NCPA - National Center for Policy Analysis


January 5, 2010

It may not feel that way right now, but the last 10 years may go down in world history as a big success.  In economic terms, at least, the decade was a remarkably good one for many people around the globe, says Tyler Cowen, an economics professor at George Mason University.

The raging economic growth rates of China and India are well known, though their rise is part of a broader trend in the economic development of poorer countries.  Ideals of prosperity, freedom and the rule of law have probably never been more resonant globally than they've been over the last 10 years, even if practice often falls short.  And for all of the anticapitalistic rhetoric that has emerged from the financial crisis, national leaders around the world are embracing the commercialization of their economies, says Cowen.

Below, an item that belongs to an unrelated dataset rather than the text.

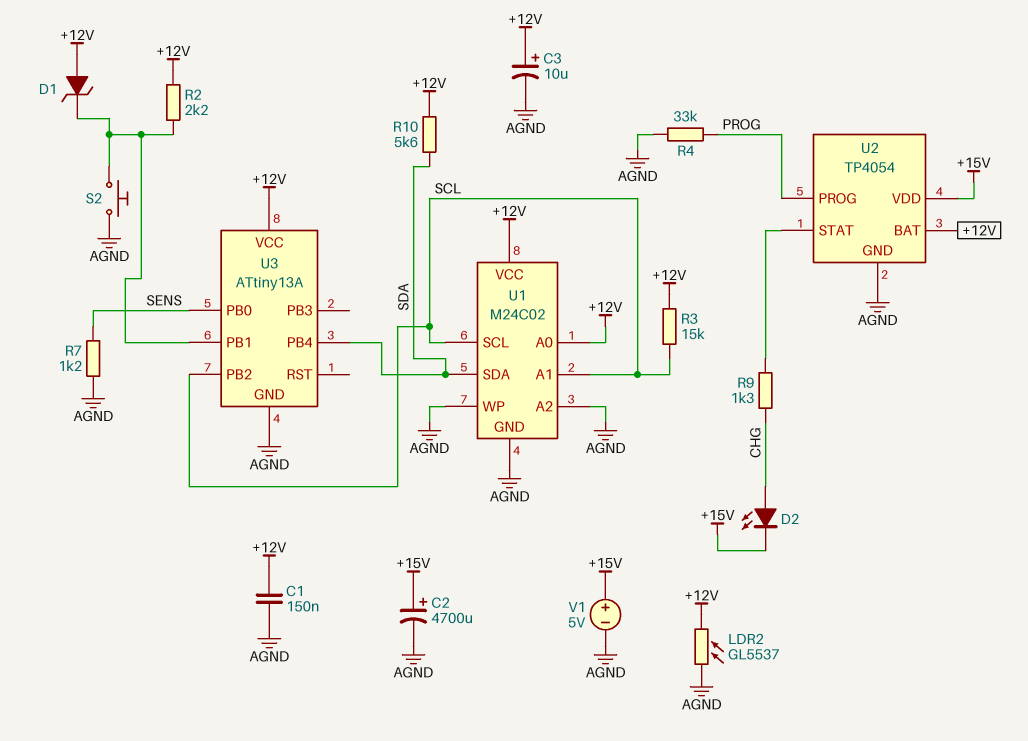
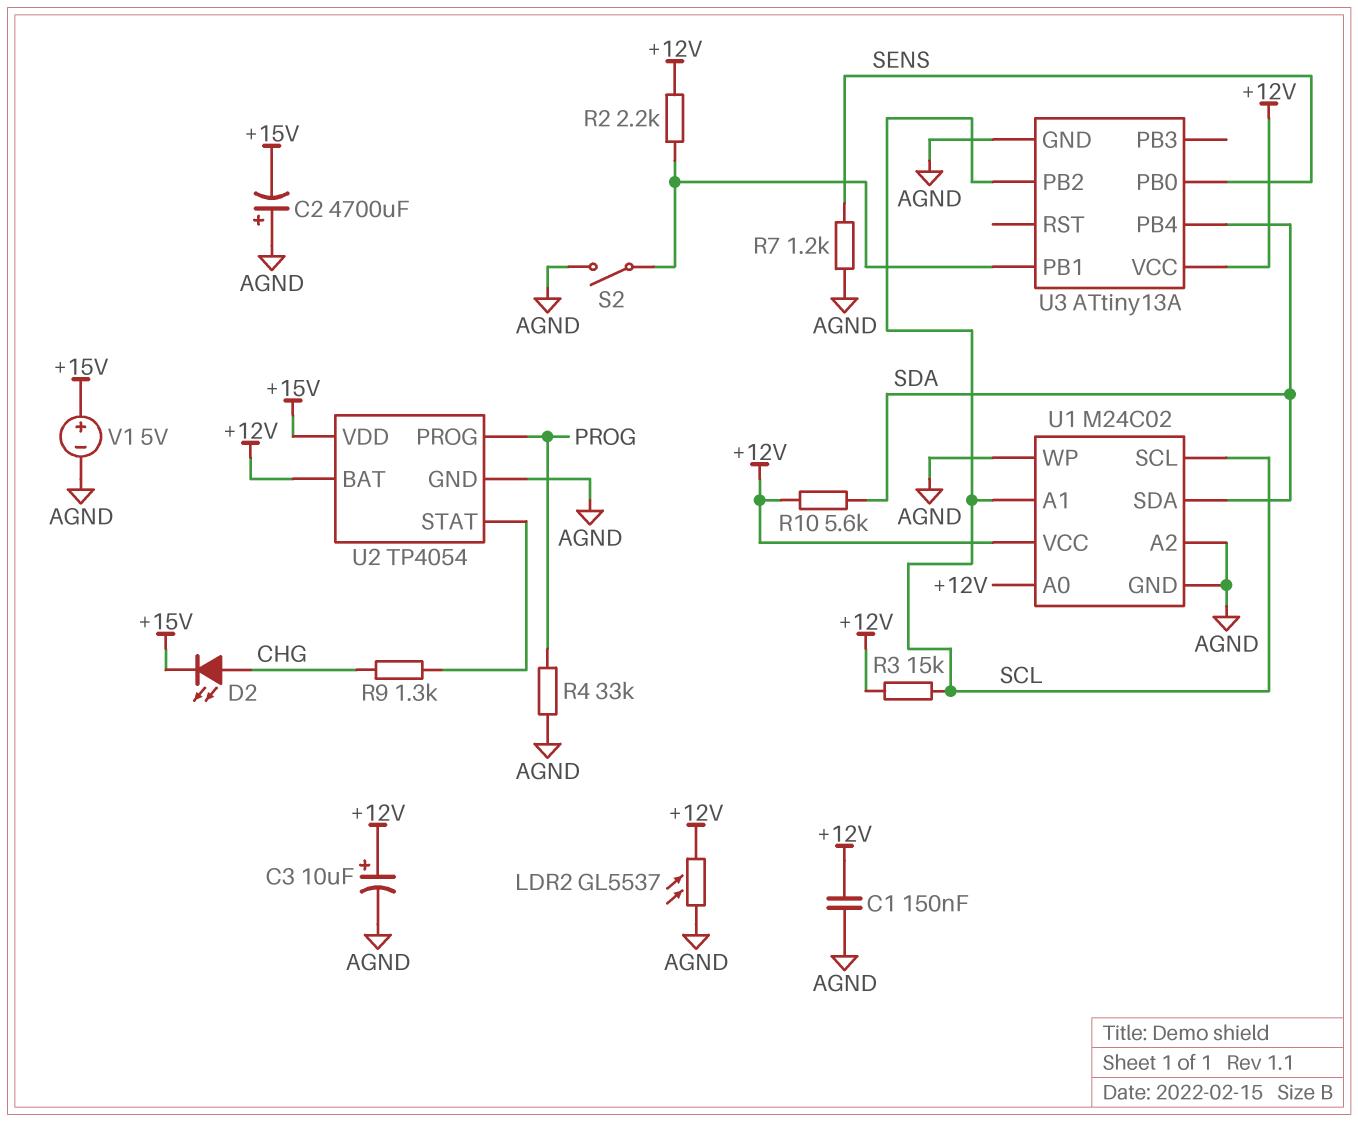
C2: 4700uF (plus +15V, minus AGND) -> 4700uF (plus AGND, minus +15V)
D1: zener (A +12V, K U3/PB1) -> none
S2: button (AGND, U3/PB1) -> switch (AGND, U3/PB1)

Putting aside the United States, which ranks third, the four most populous countries are China, India, Indonesia and Brazil, accounting for more than 40 percent of the world's people, and all four have made great strides, says Cowen:

  • Indonesia had solid economic growth during the entire decade, mostly in the 5 percent to 6 percent annual range.
  • Brazil also had a consistently good decade, with growth at times exceeding 5 percent a year.
  • Elsewhere in South America, Colombia and Peru have made enormous progress and Chile is on the verge of becoming a "developed" country.
  • To be sure, in Africa, there is still enormous misery; nonetheless, overall standards of living rose in a wide variety of countries there, with economic growth for the continent as a whole at more than 5 percent in most years.

One lesson from all of this is that steady economic growth is an underreported news story -- and to our own detriment, says Cowen:

  • In a given year, an extra percentage point of economic growth may not seem to matter much.
  • But, over time, the difference between annual growth of 1 percent and 2 percent determines whether you can double your standard of living every 35 years or every 70 years.
  • At 5 percent annual economic growth, living standards double about every 14 years.